Paul A. Eisenstein
From the Print Edition:
Don Johnson, Mar/Apr 02
Kandahar had fallen, but rather than accept the surrender their leaders had negotiated, a convoy of Taliban and Al Qaeda soldiers quietly slipped from the battered city, heading for what they thought would be the relative safety of the rugged Afghan mountains. They had no idea they were driving into the jaws of an American trap.
Waiting along the rutted road, potholed by bombs and mortar fire, a team of Green Berets lay in wait. As the convoy approached, the U.S. Army's hunter-killer team swooped down, opening fire from its heavily armed Humvees.
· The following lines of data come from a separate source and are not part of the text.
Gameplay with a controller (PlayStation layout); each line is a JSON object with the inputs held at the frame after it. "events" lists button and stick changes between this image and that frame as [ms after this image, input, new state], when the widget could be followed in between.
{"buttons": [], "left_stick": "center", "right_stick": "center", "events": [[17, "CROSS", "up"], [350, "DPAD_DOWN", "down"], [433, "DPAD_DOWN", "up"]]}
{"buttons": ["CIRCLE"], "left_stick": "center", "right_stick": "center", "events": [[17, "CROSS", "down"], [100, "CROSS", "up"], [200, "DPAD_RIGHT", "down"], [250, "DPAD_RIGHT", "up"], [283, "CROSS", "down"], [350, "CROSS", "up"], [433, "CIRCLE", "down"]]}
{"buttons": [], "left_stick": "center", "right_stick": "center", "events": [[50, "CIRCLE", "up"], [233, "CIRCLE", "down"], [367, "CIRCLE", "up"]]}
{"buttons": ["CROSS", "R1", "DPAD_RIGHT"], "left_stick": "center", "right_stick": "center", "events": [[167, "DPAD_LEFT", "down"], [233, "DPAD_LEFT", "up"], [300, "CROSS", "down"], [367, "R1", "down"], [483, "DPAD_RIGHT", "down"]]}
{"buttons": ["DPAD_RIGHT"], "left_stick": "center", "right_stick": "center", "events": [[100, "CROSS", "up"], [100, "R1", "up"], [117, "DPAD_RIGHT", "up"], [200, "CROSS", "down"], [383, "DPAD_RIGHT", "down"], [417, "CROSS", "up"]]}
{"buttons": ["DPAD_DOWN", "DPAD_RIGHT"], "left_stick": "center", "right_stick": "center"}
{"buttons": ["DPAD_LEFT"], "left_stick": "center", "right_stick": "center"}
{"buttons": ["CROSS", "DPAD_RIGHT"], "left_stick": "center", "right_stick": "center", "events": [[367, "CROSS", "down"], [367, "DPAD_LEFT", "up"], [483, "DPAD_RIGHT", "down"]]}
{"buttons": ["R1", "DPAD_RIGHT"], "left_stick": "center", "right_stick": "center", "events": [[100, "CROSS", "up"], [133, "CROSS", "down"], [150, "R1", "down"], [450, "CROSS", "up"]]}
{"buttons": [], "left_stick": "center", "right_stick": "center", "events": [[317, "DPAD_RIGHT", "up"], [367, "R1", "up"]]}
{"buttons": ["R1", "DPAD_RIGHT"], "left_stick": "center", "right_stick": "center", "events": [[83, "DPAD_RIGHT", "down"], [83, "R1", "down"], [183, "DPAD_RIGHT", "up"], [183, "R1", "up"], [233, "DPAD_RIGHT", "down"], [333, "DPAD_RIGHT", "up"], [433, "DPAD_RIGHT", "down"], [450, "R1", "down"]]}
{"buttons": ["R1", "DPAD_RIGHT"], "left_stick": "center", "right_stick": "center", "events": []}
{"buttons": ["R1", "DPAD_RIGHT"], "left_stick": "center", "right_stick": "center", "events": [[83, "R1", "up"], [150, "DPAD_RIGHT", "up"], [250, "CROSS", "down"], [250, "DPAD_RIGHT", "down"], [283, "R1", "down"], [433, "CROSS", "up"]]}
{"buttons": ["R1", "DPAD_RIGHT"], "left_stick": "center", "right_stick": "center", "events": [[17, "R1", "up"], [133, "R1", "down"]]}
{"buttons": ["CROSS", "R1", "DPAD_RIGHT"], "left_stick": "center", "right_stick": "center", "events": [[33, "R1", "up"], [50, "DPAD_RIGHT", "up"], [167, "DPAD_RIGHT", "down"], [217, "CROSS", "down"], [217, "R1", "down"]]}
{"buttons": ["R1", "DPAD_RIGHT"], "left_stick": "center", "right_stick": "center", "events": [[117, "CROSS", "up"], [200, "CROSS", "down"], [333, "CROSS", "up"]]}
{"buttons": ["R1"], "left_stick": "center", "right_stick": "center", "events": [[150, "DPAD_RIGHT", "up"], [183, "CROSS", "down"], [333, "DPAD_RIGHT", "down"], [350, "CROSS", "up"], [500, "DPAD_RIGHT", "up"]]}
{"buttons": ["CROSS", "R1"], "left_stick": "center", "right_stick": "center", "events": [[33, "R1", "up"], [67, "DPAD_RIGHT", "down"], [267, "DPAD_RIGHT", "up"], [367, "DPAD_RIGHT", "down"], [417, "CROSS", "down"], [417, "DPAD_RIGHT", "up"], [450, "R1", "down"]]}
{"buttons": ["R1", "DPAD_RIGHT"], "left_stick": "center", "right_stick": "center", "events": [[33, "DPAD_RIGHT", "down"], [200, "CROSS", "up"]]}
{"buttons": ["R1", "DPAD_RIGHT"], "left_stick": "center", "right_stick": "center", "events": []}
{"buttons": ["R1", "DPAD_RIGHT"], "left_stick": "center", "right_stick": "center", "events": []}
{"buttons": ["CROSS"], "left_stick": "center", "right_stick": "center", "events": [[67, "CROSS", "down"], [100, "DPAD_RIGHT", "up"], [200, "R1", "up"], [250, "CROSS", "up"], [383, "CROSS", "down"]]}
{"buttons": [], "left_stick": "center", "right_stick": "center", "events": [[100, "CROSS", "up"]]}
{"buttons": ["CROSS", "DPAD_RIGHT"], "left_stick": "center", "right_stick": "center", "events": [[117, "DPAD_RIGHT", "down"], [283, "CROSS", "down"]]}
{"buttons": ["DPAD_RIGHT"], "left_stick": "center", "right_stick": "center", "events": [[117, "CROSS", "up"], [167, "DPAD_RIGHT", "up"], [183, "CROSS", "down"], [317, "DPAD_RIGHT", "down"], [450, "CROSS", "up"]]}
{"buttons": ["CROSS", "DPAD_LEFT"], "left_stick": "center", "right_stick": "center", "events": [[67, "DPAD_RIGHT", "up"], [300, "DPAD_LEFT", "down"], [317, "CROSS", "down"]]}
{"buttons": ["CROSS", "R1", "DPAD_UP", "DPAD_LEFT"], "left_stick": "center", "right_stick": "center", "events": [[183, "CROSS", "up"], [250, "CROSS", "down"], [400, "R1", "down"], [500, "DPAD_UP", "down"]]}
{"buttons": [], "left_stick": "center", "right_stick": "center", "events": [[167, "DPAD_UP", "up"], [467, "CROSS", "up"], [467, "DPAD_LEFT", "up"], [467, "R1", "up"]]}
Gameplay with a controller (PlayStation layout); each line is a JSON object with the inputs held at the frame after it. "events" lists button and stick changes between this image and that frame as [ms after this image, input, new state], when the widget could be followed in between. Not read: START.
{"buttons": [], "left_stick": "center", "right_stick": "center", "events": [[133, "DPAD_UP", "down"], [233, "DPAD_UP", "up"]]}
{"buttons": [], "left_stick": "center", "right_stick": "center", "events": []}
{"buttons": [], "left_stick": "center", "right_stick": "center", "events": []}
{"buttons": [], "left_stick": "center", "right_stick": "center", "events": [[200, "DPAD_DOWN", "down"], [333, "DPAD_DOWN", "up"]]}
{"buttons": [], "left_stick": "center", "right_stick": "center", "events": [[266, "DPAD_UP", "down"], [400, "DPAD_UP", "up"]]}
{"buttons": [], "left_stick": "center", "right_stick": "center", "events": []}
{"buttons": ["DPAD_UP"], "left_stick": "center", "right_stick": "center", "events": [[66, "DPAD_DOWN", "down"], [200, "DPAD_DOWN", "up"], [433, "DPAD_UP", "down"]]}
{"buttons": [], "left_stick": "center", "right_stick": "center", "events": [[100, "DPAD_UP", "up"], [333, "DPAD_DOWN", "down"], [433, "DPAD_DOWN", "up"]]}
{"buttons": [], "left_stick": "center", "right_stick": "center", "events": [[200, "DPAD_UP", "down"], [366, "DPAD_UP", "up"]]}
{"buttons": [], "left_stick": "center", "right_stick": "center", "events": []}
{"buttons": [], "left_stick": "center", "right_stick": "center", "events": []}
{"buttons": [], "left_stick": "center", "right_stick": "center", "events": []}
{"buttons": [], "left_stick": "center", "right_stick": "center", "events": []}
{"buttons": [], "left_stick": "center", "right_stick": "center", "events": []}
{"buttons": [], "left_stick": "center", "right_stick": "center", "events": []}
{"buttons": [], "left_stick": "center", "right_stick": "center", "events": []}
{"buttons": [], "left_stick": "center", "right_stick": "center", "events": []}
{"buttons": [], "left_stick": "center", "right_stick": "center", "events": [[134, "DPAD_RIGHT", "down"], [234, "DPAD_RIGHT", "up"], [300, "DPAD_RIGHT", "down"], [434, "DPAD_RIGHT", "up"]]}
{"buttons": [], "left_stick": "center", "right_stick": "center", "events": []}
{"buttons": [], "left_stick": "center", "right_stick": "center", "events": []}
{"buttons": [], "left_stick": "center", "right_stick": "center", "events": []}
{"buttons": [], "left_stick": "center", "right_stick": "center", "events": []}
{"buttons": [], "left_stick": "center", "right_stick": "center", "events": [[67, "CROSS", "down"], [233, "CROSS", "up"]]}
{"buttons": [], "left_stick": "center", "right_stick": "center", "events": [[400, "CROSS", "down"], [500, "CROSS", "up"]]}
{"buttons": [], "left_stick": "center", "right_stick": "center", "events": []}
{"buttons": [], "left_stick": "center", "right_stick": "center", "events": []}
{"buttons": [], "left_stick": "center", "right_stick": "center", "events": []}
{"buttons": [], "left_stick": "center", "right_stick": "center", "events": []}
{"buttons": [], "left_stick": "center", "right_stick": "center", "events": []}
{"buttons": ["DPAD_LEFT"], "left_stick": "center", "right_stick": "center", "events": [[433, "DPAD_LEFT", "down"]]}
The enemy never knew what hit them; their Toyota pickups, the favored vehicle of the Taliban fighter, were quickly obliterated.
It's not surprising that the truck formally known as the High Mobility Multi-purpose Wheeled Vehicle would play a defining role in the first direct combat of the Afghan war involving American ground troops. Nicknamed Humvees by the soldiers who man them, these infinitely flexible vehicles have become the workhorses of the American military. From Kansas to Kandahar, the HMMWV performs as troop carrier, ambulance, mobile radar platform, rocket launcher and motorized mule.
First put into service in 1985, the Humvee replaced the military's original vehicle of choice, the humble Jeep, which had served with mechanical dignity throughout the Second World War, Korea and Vietnam. Just as the Jeep found new life out of uniform, so has the Hummer been discovered by the civilian world. Its ability to overcome virtually any obstacle has made it a favorite of both off-road enthusiasts and urban commandos.
Times Square at noon can be nearly as chaotic as post-liberation Kabul. Horns blare, taxis jockey for fares, pedestrians dart into traffic from every corner. Yet suddenly, the flood of humanity parts as if Moses were approaching the Red Sea, but this time, it's an Austrian demigod inside a flaming orange, military-style truck jouncing down Broadway in Manhattan. He turns the corner onto 45th Street and drives right onto the sidewalk in front of the ABC-TV studios. Klieg lights blink on, cameras start to roll and reporters reach for their pads and pens. The Terminator is in town.
Few folks can manage an entrance like Arnold Schwarzenegger, though this time, the silver-screen superhero hasn't come to the Big Apple to promote his latest film. Instead, he's hawking a truck. Not just any truck, of course, but one with which he's been long and closely involved. The Hummer is the civilian version of the military's Humvee. "I feel I'm part of the Hummer family," the superstar declares. And for good reason.
Prior to the Gulf War of 1991 -- when the Humvee first made headlines -- Ah-nold decided to add one to his personal fleet. He approached AM General, the South Bend, Indiana, company that supplies the military's stock. Told the truck wouldn't comply with federal motor vehicle standards, Schwarzenegger started lobbying for a civilian version. It wasn't a hard sell with AM General. "We were very aware of Jeep's history, how they took a Spartan military vehicle and eventually transformed it into a successful line of consumer vehicles," recalls the company's chief executive officer, Jim Armour. But it was going to take more than simply slapping new bumpers and a set of seatbelts onto the Humvee. It also involved Pentagon cooperation. Fortunately, the timing was right, Armour notes. Embarrassed by reports of $1,000 hammers and $800 toilet seats, military brass wanted to commercialize technology. "The U.S. Army actually encouraged us to look at the possibility -- to spread the cost, spread the overhead and reduce the cost to the government."
And so, in October 1992, the first commercial version, dubbed Hummer, rolled out of AM General's plant complete with every- thing but the camouflage paint and 50-caliber machine gun. Schwarzenegger proudly took delivery of the first two, then added four more to his collection. It quickly became apparent you didn't have to be a movie star to develop a Hummer fixation. Frederick Chin, a Los Angeles-based real estate management consultant, bought four of his own, though he has since sold two. Chin uses one for day-to-day driving and the other for off-roading. "I don't really have a good reason. I just got to know what they're capable of and enjoy them because they're different," explains Chin, who is president of the national Hummer Club Inc.
Since its introduction, AM General has sold about 8,000 Hummers, with sales currently running close to 1,000 a year. That puts it in Ferrari territory as one of the most exclusive marques on the road. With prices ranging from around $70,000 to $100,000 and more, depending on the engine and options you choose, this vehicle isn't cheap. It's also not for everyone. It's the polar opposite of today's typical sport-utility vehicle, which has come a long way from the original Willys-Overland MB of the Second World War. SUVs are now as likely as not to be lathered in leather and wood and fitted with all the creature comforts you might expect from a high-end sedan. With rare exception, they're designed for the interstate highway, rather than a cross-country trail.